It’s flexible and reliable and flash metering I found to be rather good too. The former is a 49-segment system with Digital ESP centre-weighted average, spot and highlight or shadow based spot metering. Heavy use of Live View and the built-in flash will impact on this as I found and so expect around 300 shots on average. Compact lithium ion battery pack that is good for around 500-shots says Olympus. Other signature features include Olympus’ widely regarded Super Sonic Wave Filter dust removal system, dual card storage (CF Type I/II and xD-Picture Card) and the excellent. This system I find to be neat, intuitive and brings to the fingertips a stunning level of control and without needing to dig into menus or with the camera needing hundreds of buttons. This brings alive each option displayed on the camera’s screen scrolling options is via the four-way jog buttons, adjustments via the control wheel on the top plate.Īlternatively, after another press of “OK”, activates that option’s menu item and turning the control wheels scrolls through the available options (you can still use the four-way jog buttons too if you wish). The excellent fast-access to almost all camera setting options (of which you can adjust almost every single thing on the camera, is, perhaps, a weakness) is via the central “OK” button. The control layout is the same as on the E400 with the old camera’s function button being replaced with a screen toggle and Live View activation button. And as kit lenses go, both are well above average, so while not necessarily the brightest in terms of maximum apertures at your disposal, they’re sharp the inclusion of Olympus’ ED glass in their makeup, helps get the most from the new 10-megapixel Live-MOS sensor.Īs for the handling, the E410 is as good as it’s forbear, which, incidentally was criticized for only being available in Europe: not so the new model. The E410 is sold as body only, a kit with the 14-42mm optic or as a dual lens kit with both the lenses detailed above. The kit lenses include a very compact and cute-looking Olympus, Zuiko F3.5-5.6, 14-42mm (28-84mm 35mm film equivalent) optic and a new, F4-5.6, 40-150mm (80-300mm 35mm equiv’) zoom lens, which, between them, provide an excellent 28-300mm focal length range. The E410 benefits from two new kit lenses (as well as any and all lenses available to the 4/3rd system, a total of 23 from Olympus, 11 from Sigma and two from Panasonic/Leica at the time of writing).

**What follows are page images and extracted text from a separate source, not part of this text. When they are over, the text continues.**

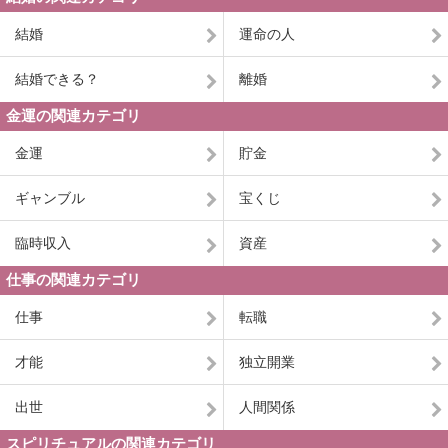
結婚
運命の人
結婚できる？
離婚
金運の関連カテゴリ
金運
貯金
ギャンブル
宝くじ
臨時収入
資産
仕事の関連カテゴリ
仕事
転職
才能
独立開業
出世
人間関係
スピリチュアルの関連カテゴリ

OLYMPUS MASTER 2 CAMERA E410 ISO
Once the noise processing kicks in, you do get a level of overly aggressive detail smoothing as a result, but, because you can shoot at up to ISO 800 with relative confidence in terms of noise, noise processing can be left on hold for all but the highest ISO shots, particularly where detail importance supercedes annoyance value of any noise artifacts. However, those noise problems don’t become obvious until you get to the ISO 800 level, or above so the E410 is much better than its predecessor in that department.īut, and there’s always one of those it seems. Here, however, there appears to be increased noise processing at higher sensitivities than compared with the E400. Other tweaks to the E410 include a new approach to noise suppression and processing thanks to the new, TruPic III image engine that’s faster, and affords better noise reduction and processing.
OLYMPUS MASTER 2 CAMERA E410 MANUAL
Live View allows you to use the camera’s 2.5-inch colour screen to compose images in a way similar to composing and on a digital compact it includes magnification for manual focusing and allows AF, although the mirror must still flip out of the way to do so which slows things down and is bit noisy to boot. Overall, its design, build, and shooting options remain unchanged (also read my Olympus E400 review for more specifics on these), the E410 includes a new, Matsushita-made Live-MOS sensor that affords the previously unique-to-Olympus-DSLRs Live View feature rather flatteringly to Olympus, in my view, Canon’s new top-end EOS 1D Mk III has a version of the system. (Pocket-lint) - Barely 6 months on from the launch of the E400, Olympus announced an updated version of that camera which, while almost identical, has a couple of important differences.